In this work, we propose a category-specific topological leaning (CSTL) model for predicting the properties of MOFs. This model introduces a mathematically sound and chemically informed framework designed to analyze and predict MOF properties by integrating both structural complexity and elemental composition. Specifically, each MOF structure is represented as a simplicial complex, establishing a robust topological basis for capturing the unique geometric features of MOFs. To enhance structural analysis with chemical insights, the model incorporates category-specific representations by categorizing elements based on valence electron similarity and occurrence frequency. This categorization ensures a balanced representation across the diverse elemental distributions of MOFs. For each elemental category, the model constructs tailored topological representations and applies persistent homology analysis. This method captures both global and local structural features using topological invariants, while also preserving detailed geometric information—particularly beneficial for materials with complex pore networks and spatially organized atomic structures. The model generates multi-dimensional, category-specific descriptors to encapsulate these intricate structural characteristics, which then serve as input to a gradient boosting tree model for predictive analysis. This approach provides an interpretable, chemically informed framework for predicting a broad range of MOF properties, including eight gas selectivity datasets, with the state-of-the-art performance and improved robustness. By aligning topological features with elemental distributions, CSTL addresses the limitations of conventional approaches, advancing the understanding and prediction of structure–property relationships in MOF materials.

2 Results

2.1 Workflow and schematic of a category-specific topological model

Fig. 1a presents the workflow of our proposed category-specific topological model, designed to analyze and predict properties of MOF structures. In this workflow, the model begins by constructing a simplicial complex representation, which provides a robust topological framework tailored to capture the complex geometry of MOF materials. However, persistent homology itself is not enough for molecular modeling.^40,43 To enhance the structural analysis of MOFs with chemical insights, we introduce category-specific topological representations, denoted as categories C₀ through C₇ and C_all, where C_all represents the full structure. The necessity of this categorization arises from the fact that different elements play distinct roles in MOF functionality, influencing stability, reactivity, and porosity. Grouping elements into categories facilitates a more systematic understanding of their contributions and interactions within the framework. To establish these categories, an elemental distribution analysis is first conducted across the dataset, as illustrated in Fig. 1b, highlighting the frequency of elements and grouping them based on valence electron similarity and occurrence frequency. Elements with comparable properties are analyzed collectively, while highly prevalent elements such as carbon (C) and hydrogen (H), which play fundamental roles in MOF structures, are assigned distinct categories. This structured approach enables a more insightful analysis of elemental contributions, ultimately improving our ability to interpret and predict MOF properties. Table 1 further specifies these element categories. Notably, the dataset exhibits a broad range of elements, with particular diversity among metallic elements, though specific metallic elements appear less frequently. The categorization process addresses these distribution variances, ensuring that infrequent elements are adequately considered within the predictive model to prevent overemphasis on particular elements' influence.

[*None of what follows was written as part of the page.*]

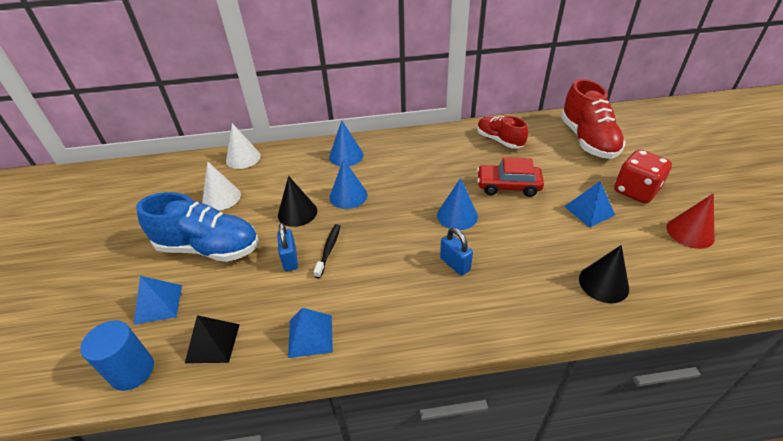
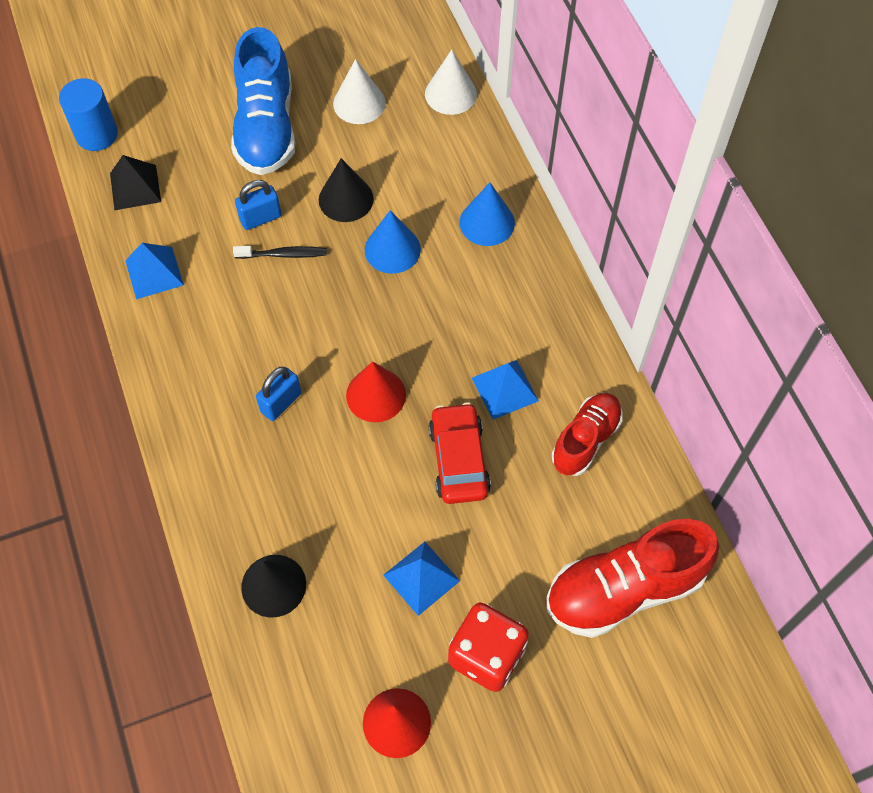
camera: 75 degrees right, 20 degrees up
(158, 304) = (178, 117): blue pyramid -> blue pyramid (505, 389)
(457, 215) = (376, 395): blue cone -> red cone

Fig. 1 Schematic for category-specific topological models in MOF property prediction. (a) Overview of the category-specific topological models used for predicting properties of MOFs. Given MOF structures (first column), category-specific topological representations are constructed, including a simplicial complex for all structures (C_all) and sub-complexes based on categories (C₀ to C₇). The persistent homology method is applied to each category to generate barcode representations. A featurization vector extracts features from these barcodes, which are then used to construct a gradient boosting tree model for predictions on specific datasets. (b) Element distribution across the CoRE MOF v2019 dataset. The y-axis indicates the number of MOFs present in the dataset, with elements categorized based on valence electron similarity and their frequencies in the dataset.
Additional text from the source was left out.